The acid I used was too concentrated to be appropriate for neutralising the calcium hydroxide solution. To use it at its original concentration would have provided a larger source for error. As I mentioned in my plan, I found it necessary to dilute the hydrochloric acid by 10 parts to one. Because the original concentration was given, I can work out the new concentration.
The original concentration was 0.3 mol dm-3, and as the dilution was one part hydrochloric acid to ten parts water. After the dilution, the new concentration was 0.03 mol dm-3. It is therefore possible to calculate the amount, in moles, in solution. From this I can calculate the amount, again in moles, of calcium hydroxide to react with it. If the volume of calcium hydroxide solution is known, the concentration of it can be found. I have included a calculation showing this. I worked out the concentration of the calcium hydroxide solution as 0.00089 (2 significant figures).

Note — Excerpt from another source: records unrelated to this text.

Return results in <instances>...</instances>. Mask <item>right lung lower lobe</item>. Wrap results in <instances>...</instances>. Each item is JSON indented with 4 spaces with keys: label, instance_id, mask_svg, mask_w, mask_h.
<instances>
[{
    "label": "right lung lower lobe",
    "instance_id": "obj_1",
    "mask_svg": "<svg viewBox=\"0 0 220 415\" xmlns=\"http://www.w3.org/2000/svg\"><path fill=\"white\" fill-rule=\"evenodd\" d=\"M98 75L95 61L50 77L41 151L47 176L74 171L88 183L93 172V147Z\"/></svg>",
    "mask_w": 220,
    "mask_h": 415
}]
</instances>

In conclusion, it is clear from the results, and the subsequent calculations that calcium hydroxide is reasonably insoluble, in comparison with other compounds. The results also show that the calculated concentration I found from the experiment was much lower than the approximate calculation that was given.
Evaluation
From the percentage error calculation, and by the deviation of the results, shown by the calculated value for standard deviation, (2.5) it is clear that there were sources of error in the experiment. I felt that although the apparatus provided a slight source of error during the experiment, the main source of error was my own judgement of when the indicator had changed colour. I felt that it was difficult to judge the same colour change every time. I think this was the main cause for the results deviation that can be seen from the results. This could not be included in the percentage error calculation, however, because of the difficulty in actually measuring this. It would be difficult to improve in a future experiment, but the experiment would have been improved if the human error factor was removed. A way of doing this could have been an electronic system involving a filter allowing only a certain colour of light, and an LDR, with a voltmeter.